The first public result should contain:

- One-page investment read: bullish, neutral, bearish, or mixed by time horizon.
- Five-indicator scorecard with month-over-month or quarter-over-quarter changes.
- AI-ready MW funnel by stage.
- Power-to-silicon bridge table.
- Bottleneck and divergence notes.
- Source pack with confidence levels.
- Update checklist for the next refresh.

## Scoring

Each indicator is scored from -2 to +2:

- +2: clear acceleration.
- +1: modest acceleration.
- 0: neutral or mixed.
- -1: modest deterioration.
- -2: clear deterioration.

Every score must include:

- source references,
- basis,
- horizon,
- confidence,
- change since prior update,
- reason the signal matters for semiconductor revenue.

## First Build Sequence

1. Define the scoring rubric and conversion assumptions.
2. Pull current capex, purchase obligation, and semiconductor supply-chain signals.
3. Pull utility and power-commitment signals for the US core markets.
4. Add construction and leasing conversion checks for selected markets.
5. Build the first scorecard and output preview.
6. Review contradictions and decide where project-level data is actually needed.
7. Automate monthly refreshes only after the first manual pass proves the signal works.

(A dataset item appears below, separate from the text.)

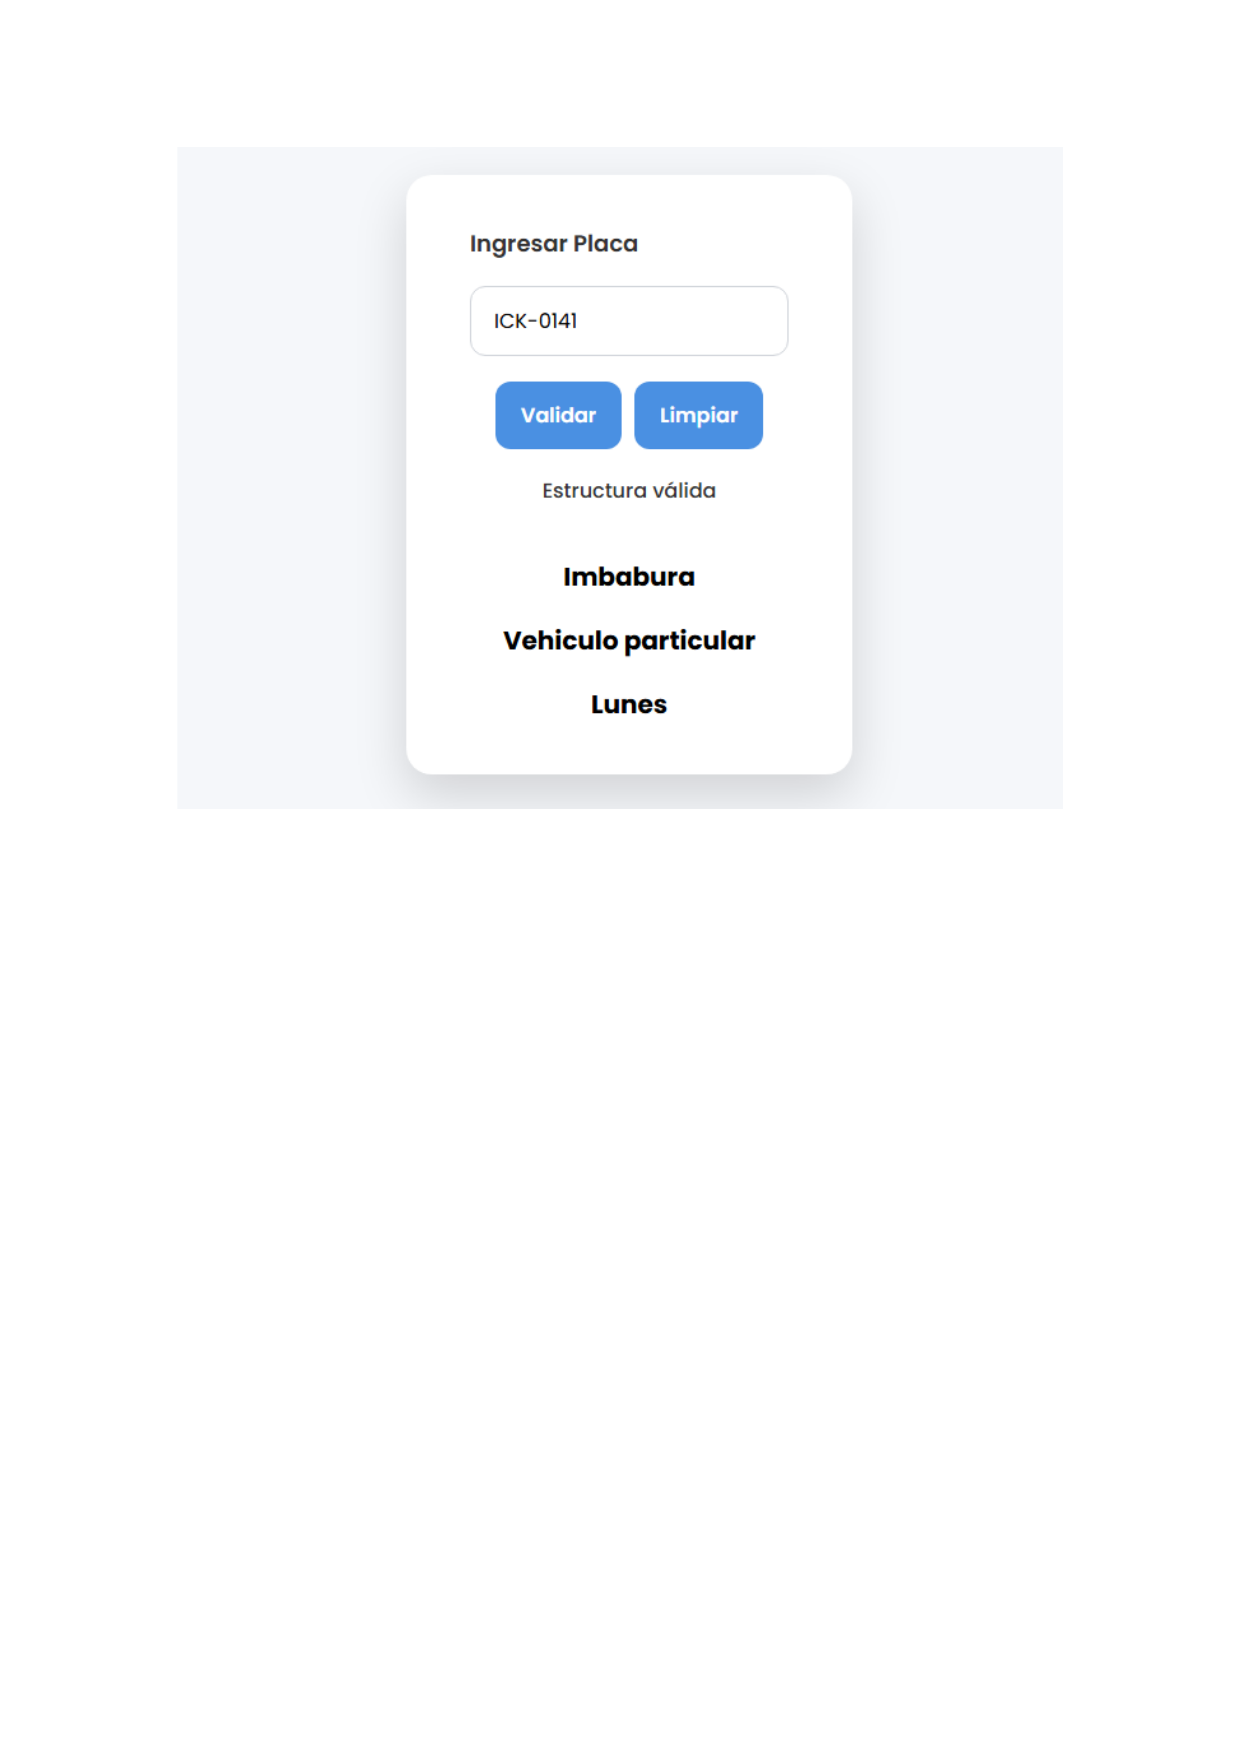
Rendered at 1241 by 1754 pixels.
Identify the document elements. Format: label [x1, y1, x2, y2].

picture [177, 147, 1063, 809]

## What To Avoid In The MVP

- Do not build a full global site-by-site database first.
- Do not sum announced MW, grid queue MW, under-construction MW, and operational MW.
- Do not treat ordinary data-center capacity as equivalent to dense AI training or inference capacity.
- Do not infer semiconductor demand from data-center square footage alone.
- Do not ignore demand absorption: idle GPUs, weak rental prices, or capex guide-downs can offset build progress.